Sickle cell trait and other hemoglobin variants also interfere with many A1C testing methods. If you carry one of these traits, your results may not accurately reflect your blood sugar, and your doctor might use an alternative test like fructosamine or glycated albumin instead. Chronic kidney disease, particularly in people on dialysis, creates another complication: A1C tends to underestimate actual blood sugar levels in these patients.
If you have any of these conditions and your A1C result doesn’t match how you feel or what your home glucose readings show, it’s worth asking whether the test is giving you an accurate picture.
How to Improve Your A1C
Because A1C reflects a three-month average, changes take time to show up. Most doctors recheck the test every three to six months after a treatment change. The strategies that lower A1C are the same ones that improve blood sugar day to day: reducing refined carbohydrates, increasing physical activity, losing even a modest amount of weight (5% to 7% of body weight makes a measurable difference in prediabetes), and taking prescribed medications consistently.

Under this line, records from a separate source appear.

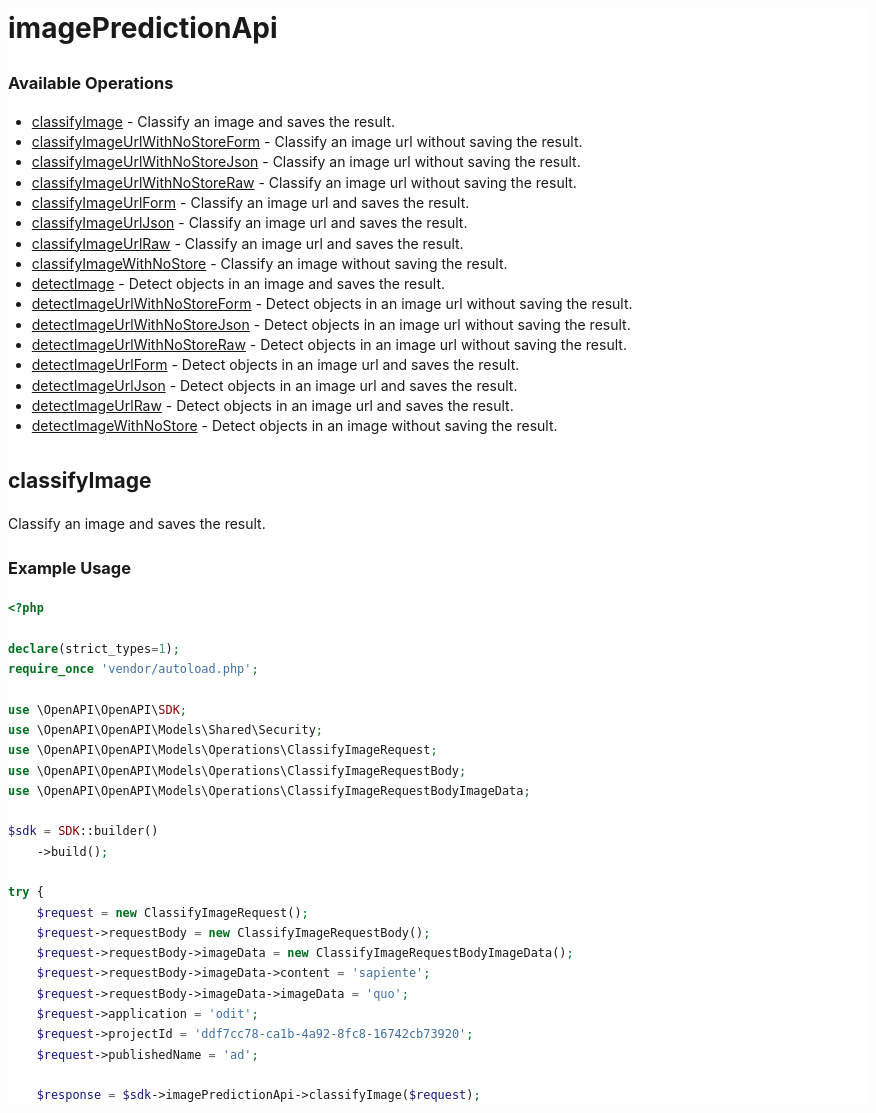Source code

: # imagePredictionApi

### Available Operations

* [classifyImage](#classifyimage) - Classify an image and saves the result.
* [classifyImageUrlWithNoStoreForm](#classifyimageurlwithnostoreform) - Classify an image url without saving the result.
* [classifyImageUrlWithNoStoreJson](#classifyimageurlwithnostorejson) - Classify an image url without saving the result.
* [classifyImageUrlWithNoStoreRaw](#classifyimageurlwithnostoreraw) - Classify an image url without saving the result.
* [classifyImageUrlForm](#classifyimageurlform) - Classify an image url and saves the result.
* [classifyImageUrlJson](#classifyimageurljson) - Classify an image url and saves the result.
* [classifyImageUrlRaw](#classifyimageurlraw) - Classify an image url and saves the result.
* [classifyImageWithNoStore](#classifyimagewithnostore) - Classify an image without saving the result.
* [detectImage](#detectimage) - Detect objects in an image and saves the result.
* [detectImageUrlWithNoStoreForm](#detectimageurlwithnostoreform) - Detect objects in an image url without saving the result.
* [detectImageUrlWithNoStoreJson](#detectimageurlwithnostorejson) - Detect objects in an image url without saving the result.
* [detectImageUrlWithNoStoreRaw](#detectimageurlwithnostoreraw) - Detect objects in an image url without saving the result.
* [detectImageUrlForm](#detectimageurlform) - Detect objects in an image url and saves the result.
* [detectImageUrlJson](#detectimageurljson) - Detect objects in an image url and saves the result.
* [detectImageUrlRaw](#detectimageurlraw) - Detect objects in an image url and saves the result.
* [detectImageWithNoStore](#detectimagewithnostore) - Detect objects in an image without saving the result.

## classifyImage

Classify an image and saves the result.

### Example Usage

```php
<?php

declare(strict_types=1);
require_once 'vendor/autoload.php';

use \OpenAPI\OpenAPI\SDK;
use \OpenAPI\OpenAPI\Models\Shared\Security;
use \OpenAPI\OpenAPI\Models\Operations\ClassifyImageRequest;
use \OpenAPI\OpenAPI\Models\Operations\ClassifyImageRequestBody;
use \OpenAPI\OpenAPI\Models\Operations\ClassifyImageRequestBodyImageData;

$sdk = SDK::builder()
    ->build();

try {
    $request = new ClassifyImageRequest();
    $request->requestBody = new ClassifyImageRequestBody();
    $request->requestBody->imageData = new ClassifyImageRequestBodyImageData();
    $request->requestBody->imageData->content = 'sapiente';
    $request->requestBody->imageData->imageData = 'quo';
    $request->application = 'odit';
    $request->projectId = 'ddf7cc78-ca1b-4a92-8fc8-16742cb73920';
    $request->publishedName = 'ad';

    $response = $sdk->imagePredictionApi->classifyImage($request);

```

Exercise has a direct effect because working muscles pull sugar out of your blood without needing as much insulin. Both aerobic activity and resistance training help, and the combination tends to be more effective than either one alone. Even regular walking after meals can blunt the post-meal blood sugar spikes that contribute most to a high A1C.
If your A1C is in the prediabetes range, lifestyle changes alone can often bring it back below 5.7% and significantly reduce your risk of progressing to diabetes. If you’re already managing diabetes, the goal is steady, sustainable improvement rather than dramatic drops, which can sometimes signal too-aggressive medication use and increase your risk of low blood sugar episodes.